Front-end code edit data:
**********
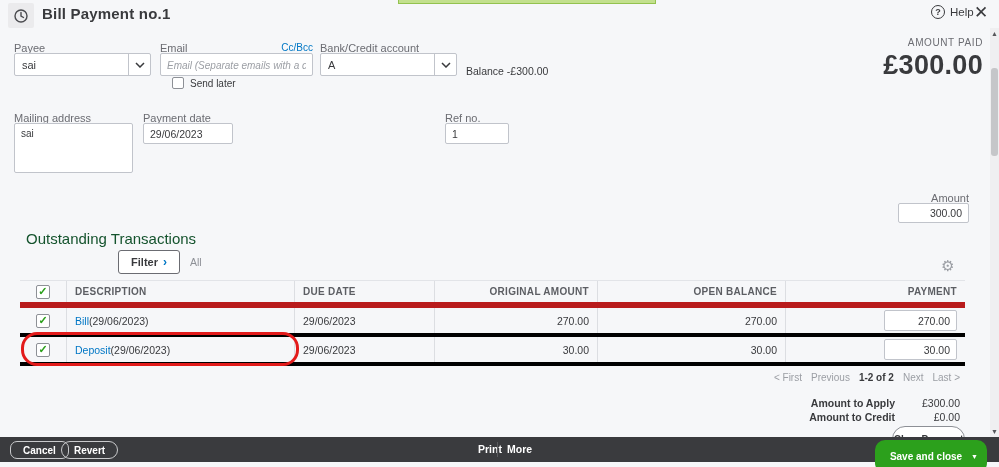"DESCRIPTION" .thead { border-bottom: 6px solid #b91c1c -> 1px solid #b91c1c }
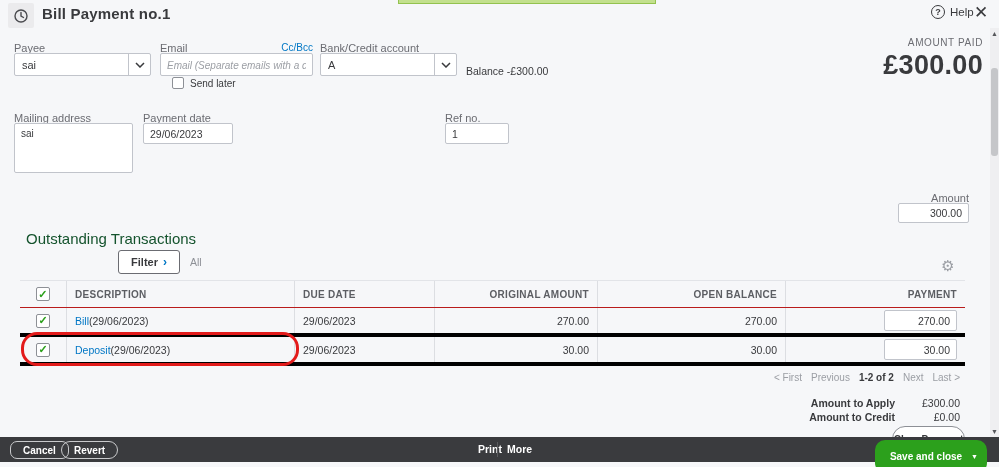"ORIGINAL AMOUNT" div.num { order: before "OPEN BALANCE" -> after "OPEN BALANCE" }
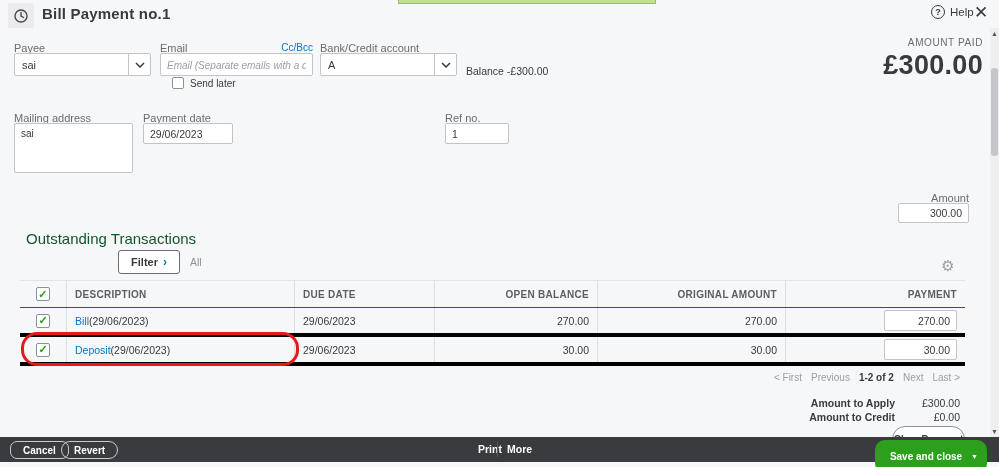"Bill" .tbody-row { border-bottom: 4px solid #000000 -> 1px solid #000000 }
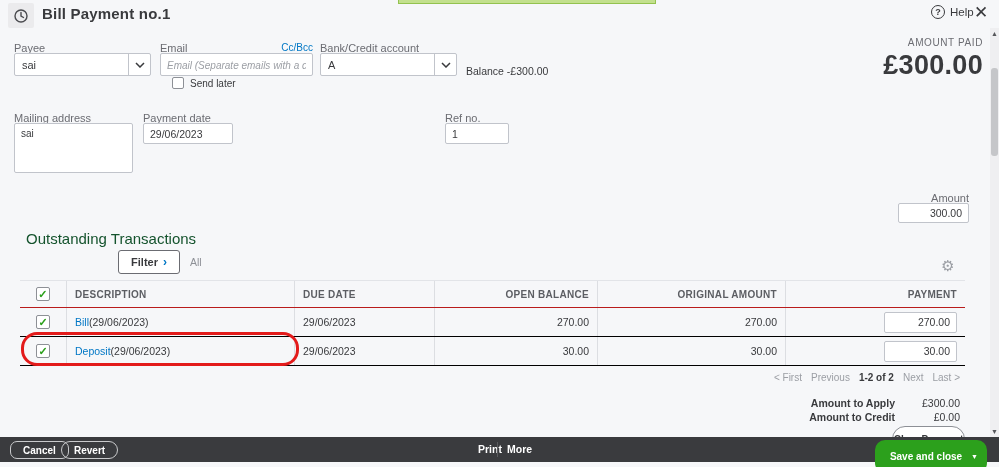"< First" .pager { gap: 9px -> 16px }
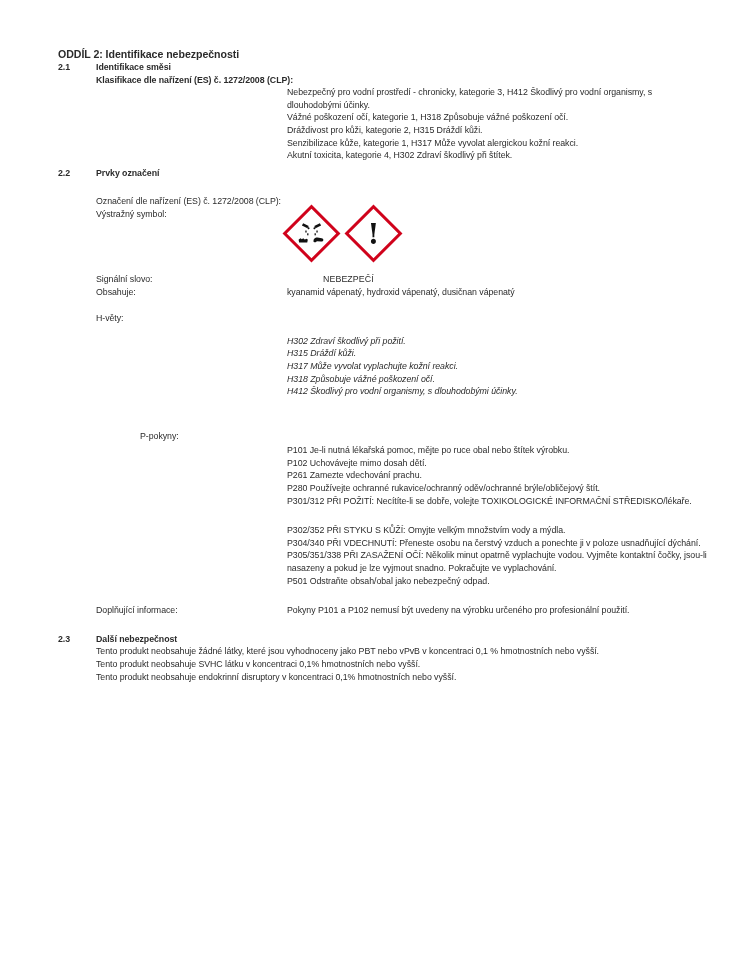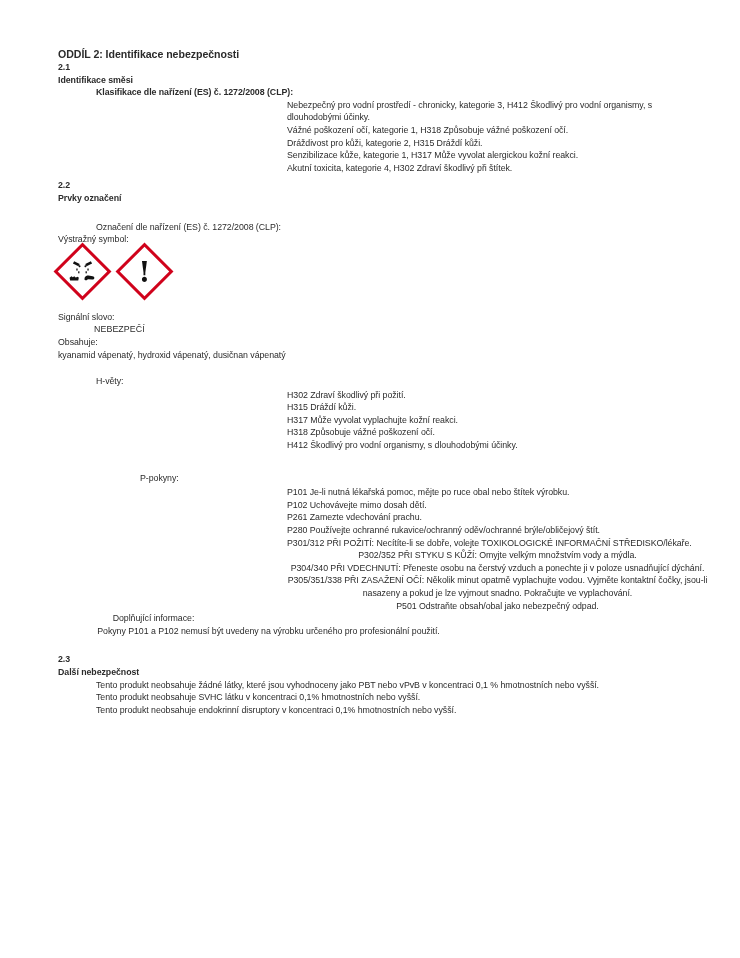"2.1" .row { flex-direction: column -> none }
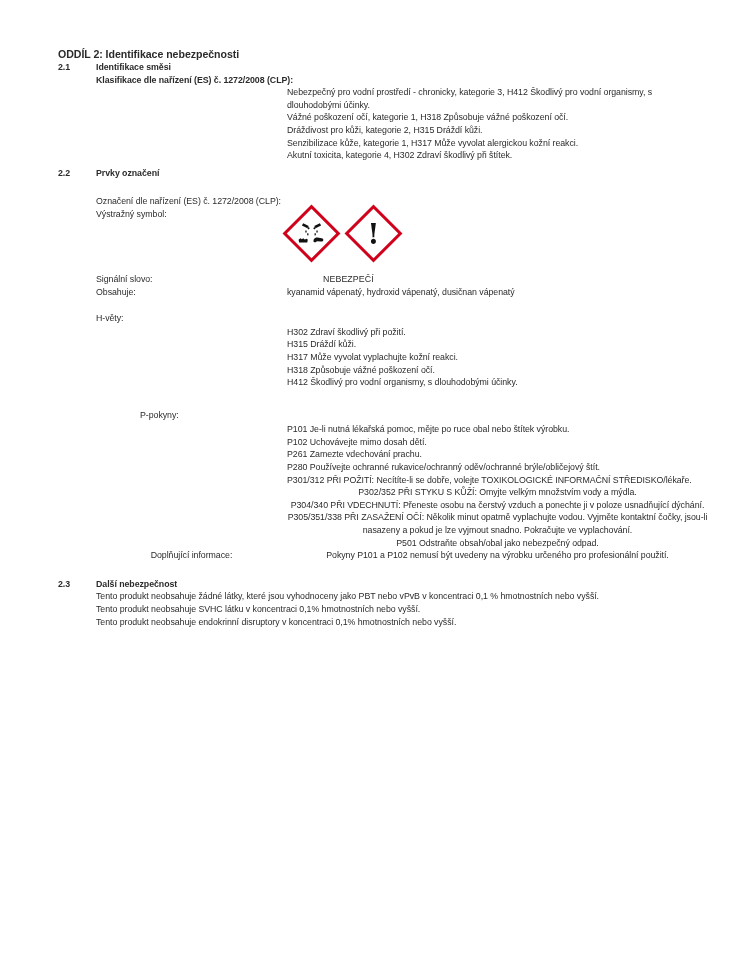"H302 Zdraví škodlivý při požití." div.indent-content { font-style: none -> italic; margin-top: 1px -> 10px }
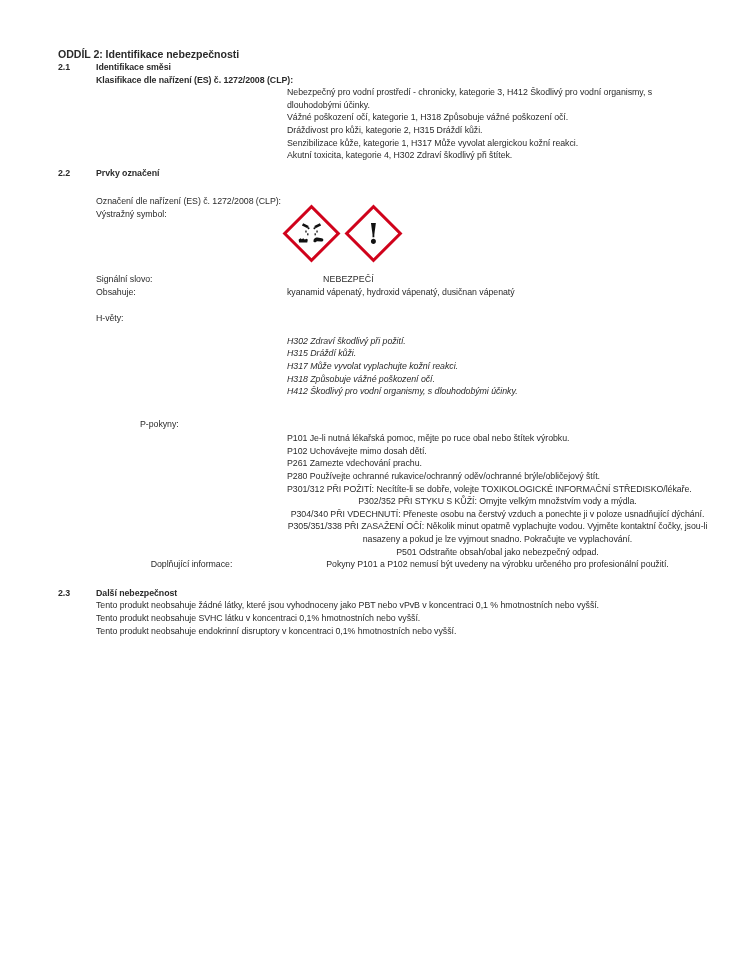"P-pokyny:" .gap-lg { margin-top: 20px -> 32px }
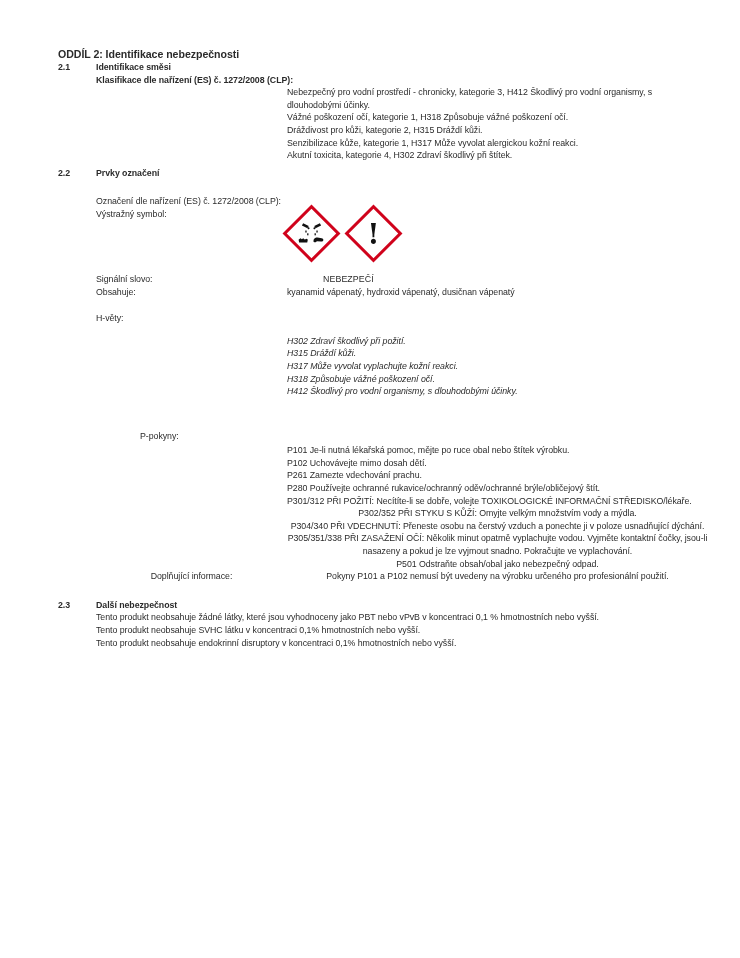"P302/352 PŘI STYKU S KŮŽÍ:" .gap-blankline { margin-top: none -> 17px; text-align: center -> none }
**********
What the task asks:
A word-for-word repetition of the data above, without pictures, is the expected answer.

Exercise result:
"DESCRIPTION" .thead { border-bottom: 6px solid #b91c1c -> 1px solid #b91c1c }
"ORIGINAL AMOUNT" div.num { order: before "OPEN BALANCE" -> after "OPEN BALANCE" }
"Bill" .tbody-row { border-bottom: 4px solid #000000 -> 1px solid #000000 }
"< First" .pager { gap: 9px -> 16px }
"2.1" .row { flex-direction: column -> none }
"H302 Zdraví škodlivý při požití." div.indent-content { font-style: none -> italic; margin-top: 1px -> 10px }
"P-pokyny:" .gap-lg { margin-top: 20px -> 32px }
"P302/352 PŘI STYKU S KŮŽÍ:" .gap-blankline { margin-top: none -> 17px; text-align: center -> none }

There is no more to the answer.